FOR the first time, a financial penalty imposed by the Competition Commission of Singapore (CCS) has been reduced on appeal, following a mistake in the interpretation of its rules.

Japanese firm Nachi-Fujikoshi Corporation and three other Japanese ball-bearing manufacturers were fined in May 2014 for engaging in cartel activities to fix prices.

The competition watchdog had then imposed a penalty of close to S$7.6 million.

Following an appeal, the Competition Appeal Board (CAB) found in January that the amount should have been 37 per cent lower, or close to S$4.8 million, as CCS had used the incorrect turnover figures.

Under CCS' guidelines, the penalty calculation is based on the infringing party's turnover in the relevant markets in the "last business year" or "the one preceding the date on which the decision of the CCS is taken".

The CAB said the watchdog should have based the company's penalty on turnover from the most recent financial year before the final infringement decision - not the financial year before the proposed infringement decision.

Law firm WongPartnership, which represented Nachi, said in a statement that the infringement decision was issued in May 2014, so the firm's most recent business year would have been FY2013.

The CCS had applied turnover figures from the firm's FY2012 instead, the law firm said.

When approached, CCS explained that Nachi's turnover for the financial year ending Sept 30, 2013 had not been provided to CCS before Dec 16, 2013 - the day the proposed infringement decision was issued.

In Jan 2014, Nachi made written representations to CCS; two months later, it furnished its turnover figures for FY2013, but did not state that these turnover figures should have been used for calculating the penalty.

The issue was raised only at the point of appeal, after it received the final infringement decision and penalty amount from CCS in May 2014.

CCS said: "Notably, Nachi had asked for a much larger reduction in penalties, relying on three grounds of appeal. The CAB found in CCS' favour on two out of the three grounds:

CAB said that CCS had properly exercised its discretion in determining the starting percentage to be used in calibrating the financial penalties, given the seriousness of price-fixing.
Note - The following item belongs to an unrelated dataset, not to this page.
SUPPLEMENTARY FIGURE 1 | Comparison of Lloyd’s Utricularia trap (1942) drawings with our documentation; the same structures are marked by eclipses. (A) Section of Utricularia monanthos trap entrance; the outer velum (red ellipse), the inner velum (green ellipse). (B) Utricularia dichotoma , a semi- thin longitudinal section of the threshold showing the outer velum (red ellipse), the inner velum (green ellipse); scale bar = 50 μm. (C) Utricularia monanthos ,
CAB also found CCS to have been correct as well in factoring in the impact of this infringement on the relevant market in Singapore, in light of Nachi's market share, said the competition watchdog.
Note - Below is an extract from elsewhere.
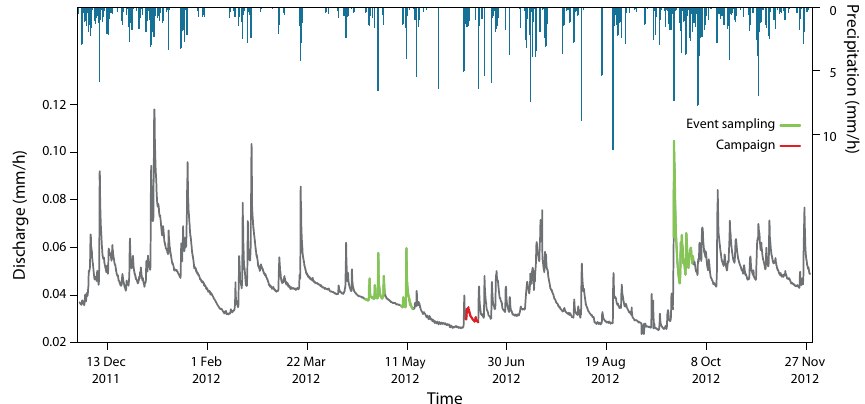
Figure 2. Precipitation and discharge during 2011–2012. Upper part: hourly precipitation measured 6km northwest of station 4. Lower part: the measured discharge at the catchment outlet (station 4). Table 1. Catchment characteristics and land use for each sub-catchment, with mean annual discharge, catchment size, specific discharge, distance from the source ∗ and land use.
It added that the CAB's decision on this issue is significant because re-export sales make up a large part of Singapore's total export sales; in 2015, it was about 51 per cent.

Said CCS: "With Singapore being a small, open and export-oriented economy, CCS regards the CAB's decision on this issue as recognising the need to prevent and deter anti-competitive behaviour that has an impact on competition between businesses within Singapore, to ensure our markets for exports remain competitive."

After a round of public consultations between Sept 25 and Nov 27 last year, the watchdog in June sought public feedback on proposed changes to its guidelines on financial penalties and enforcement for breaches of competition regulations. CCS said the proposed review would bring its practices in line with that of the European Union and the United Kingdom.

The proposals follow submissions by WongPartnership and the International Bar Association's Antitrust Committee last November.

Ameera Ashraf, head of the law firm's competition and regulatory practice, noted that the proposed tweaks to the calculation of penalties will provide "far more certainty to parties under investigation".